Limitations & Future Work

  • Dependency on CSTA as VS backbone: The Summarizer is still built on a traditional regression model, meaning the initial score quality is bounded by the backbone's limit; only CSTA's generalizability was tested.
  • Absolute metrics remain relatively low: Even with SOTA results, TVSum \(\rho\) is only 0.290. This indicates the task is inherently difficult with high label subjectivity.
  • Evaluation limited to small SumMe/TVSum datasets: SumMe has only 25 videos. The scalability of agentic workflows on long-form or multi-scene videos remains unverified.
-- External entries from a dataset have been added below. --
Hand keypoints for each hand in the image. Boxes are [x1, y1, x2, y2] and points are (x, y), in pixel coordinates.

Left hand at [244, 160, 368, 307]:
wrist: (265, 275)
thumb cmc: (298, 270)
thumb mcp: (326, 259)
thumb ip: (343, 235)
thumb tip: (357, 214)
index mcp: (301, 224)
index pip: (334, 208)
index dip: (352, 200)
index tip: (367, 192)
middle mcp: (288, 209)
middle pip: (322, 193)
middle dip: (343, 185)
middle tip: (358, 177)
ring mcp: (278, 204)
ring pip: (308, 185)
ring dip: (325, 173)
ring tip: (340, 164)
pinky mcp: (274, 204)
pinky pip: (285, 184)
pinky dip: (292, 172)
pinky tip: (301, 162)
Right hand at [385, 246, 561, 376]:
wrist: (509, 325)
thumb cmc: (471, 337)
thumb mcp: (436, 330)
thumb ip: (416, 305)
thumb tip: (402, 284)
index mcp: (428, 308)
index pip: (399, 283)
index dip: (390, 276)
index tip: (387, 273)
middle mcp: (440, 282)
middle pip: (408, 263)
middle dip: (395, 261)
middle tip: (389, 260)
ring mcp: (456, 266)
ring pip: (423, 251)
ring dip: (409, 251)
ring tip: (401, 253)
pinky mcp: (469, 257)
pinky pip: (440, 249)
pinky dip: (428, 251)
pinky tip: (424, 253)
  • Prompt and multi-round interaction costs: Running MLLM dialogues + CLIP for every suspicious segment increases inference overhead and latency compared to one-time regression; the paper lacks a time-consumption analysis.
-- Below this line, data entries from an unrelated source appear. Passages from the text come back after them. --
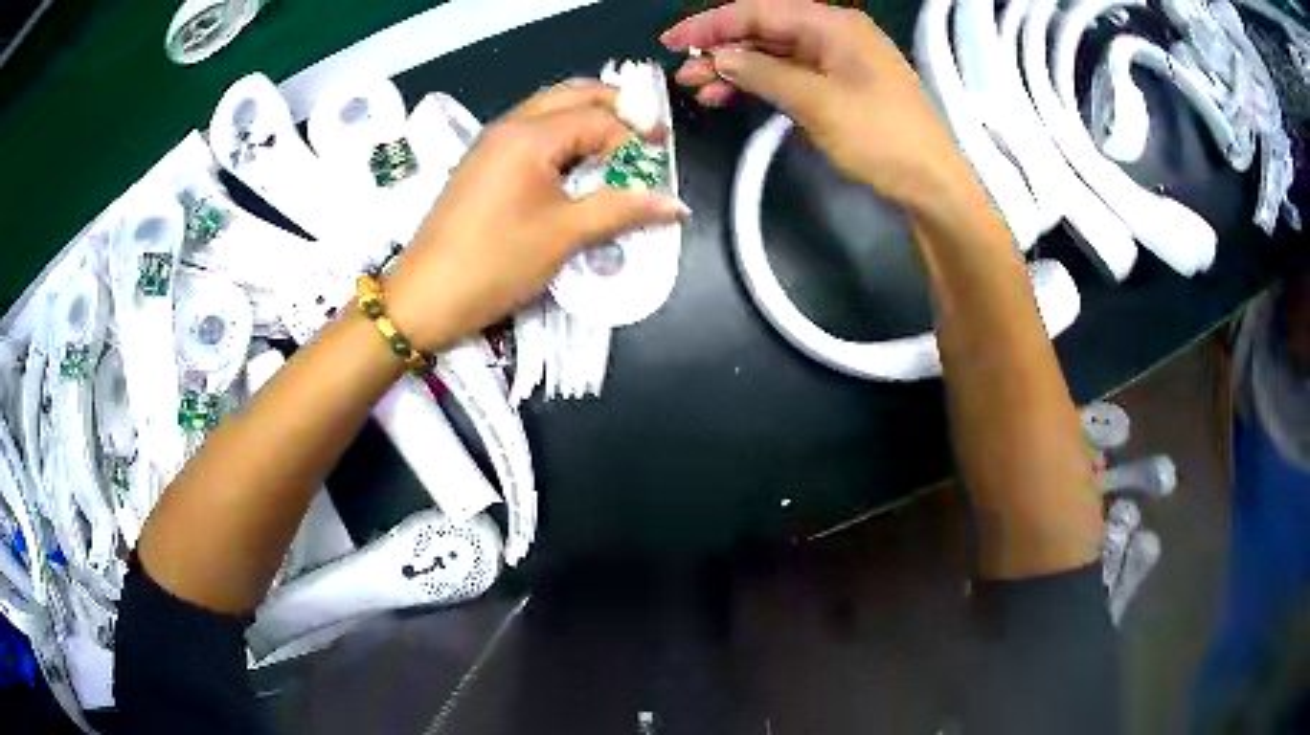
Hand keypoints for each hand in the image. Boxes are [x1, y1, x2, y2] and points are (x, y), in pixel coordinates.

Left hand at [386, 81, 687, 351]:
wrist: (424, 298)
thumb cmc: (495, 263)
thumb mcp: (564, 235)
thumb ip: (621, 210)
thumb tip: (675, 204)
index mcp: (529, 136)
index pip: (598, 119)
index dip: (634, 139)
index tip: (659, 166)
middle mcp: (509, 126)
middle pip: (571, 95)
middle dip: (613, 108)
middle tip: (646, 135)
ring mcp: (491, 144)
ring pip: (548, 110)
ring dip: (586, 119)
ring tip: (619, 147)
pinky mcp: (482, 165)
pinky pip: (530, 132)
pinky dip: (561, 136)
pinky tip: (577, 163)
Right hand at [662, 0, 972, 211]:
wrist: (932, 185)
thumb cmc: (882, 138)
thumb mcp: (818, 103)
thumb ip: (764, 74)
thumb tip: (719, 57)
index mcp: (833, 25)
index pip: (759, 11)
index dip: (711, 24)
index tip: (670, 41)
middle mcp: (834, 35)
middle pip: (765, 31)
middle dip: (721, 50)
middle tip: (683, 75)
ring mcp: (839, 62)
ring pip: (774, 55)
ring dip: (737, 70)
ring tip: (699, 91)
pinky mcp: (840, 87)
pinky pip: (791, 76)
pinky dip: (761, 85)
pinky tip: (733, 97)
  • vs LLMVS: LLMVS treats MLLMs as passive caption/embedding generators (LLaVA for captions, Llama-2 for encoding) in a one-time process; AgenticVS uses MLLMs as active "verify-reflect" agents in a loop capable of self-correction, outperforming LLMVS across both datasets.
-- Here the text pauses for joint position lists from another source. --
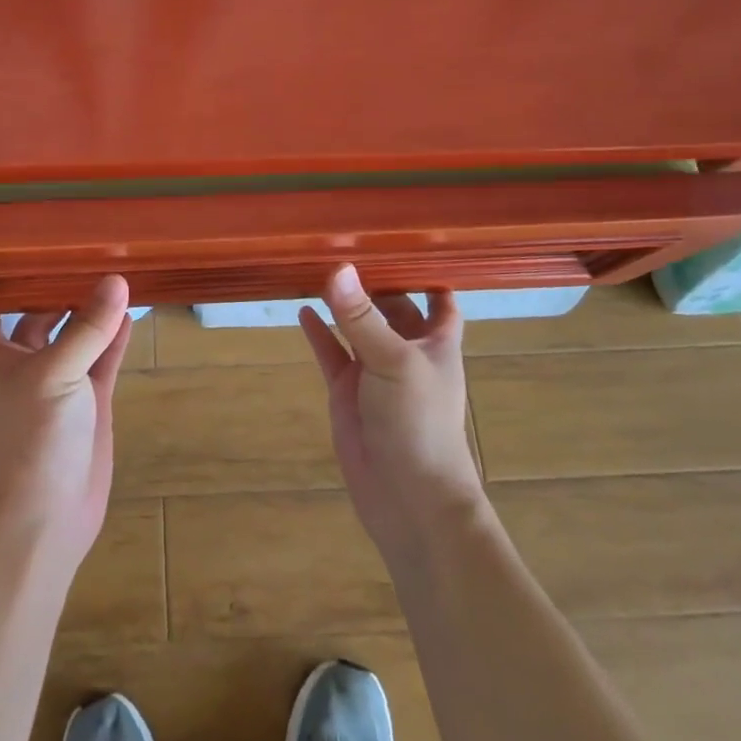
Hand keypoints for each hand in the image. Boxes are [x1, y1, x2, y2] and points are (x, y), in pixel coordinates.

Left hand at [0, 275, 133, 573]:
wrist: (47, 515)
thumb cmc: (33, 436)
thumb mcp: (56, 373)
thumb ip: (88, 327)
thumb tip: (116, 279)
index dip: (3, 285)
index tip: (26, 254)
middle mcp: (26, 364)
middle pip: (40, 317)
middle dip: (59, 291)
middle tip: (89, 254)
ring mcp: (61, 383)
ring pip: (77, 336)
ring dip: (92, 312)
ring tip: (116, 275)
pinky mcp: (90, 402)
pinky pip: (103, 360)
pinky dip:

  • vs CSTA (Pure Visual Regression): CSTA only performs feature concatenation and regression without semantic reflection. AgenticVS reuses CSTA as a backbone and wraps it in an agentic workflow, raising \(\rho\) from 0.274 to 0.308, proving gains stem from the "workflow" rather than the architecture.
  • vs VideoAgent: VideoAgent models long video understanding as sequential decision-making with self-feedback for VQA. AgenticVS adopts the "self-feedback" philosophy but applies it to the more structured task of video summarization using a controlled "agentic workflow" rather than a fully autonomous agent.

Rating

  • Novelty: ⭐⭐⭐⭐ First to introduce a "predict-verify-reflect" agentic loop to video summarization with a clear division of labor.
  • Experimental Thoroughness: ⭐⭐⭐ Main tables and ablations are consistent, but limited to two small datasets with no efficiency analysis.
  • Writing Quality: ⭐⭐⭐⭐ Motivation and three-agent logic are clearly explained; figures align well with text.
  • Value: ⭐⭐⭐⭐ The "train-free agent plugin + MLLM/CLIP scoring decoupling" paradigm is transferable and provides inspiration for adding self-correction to legacy models at low cost.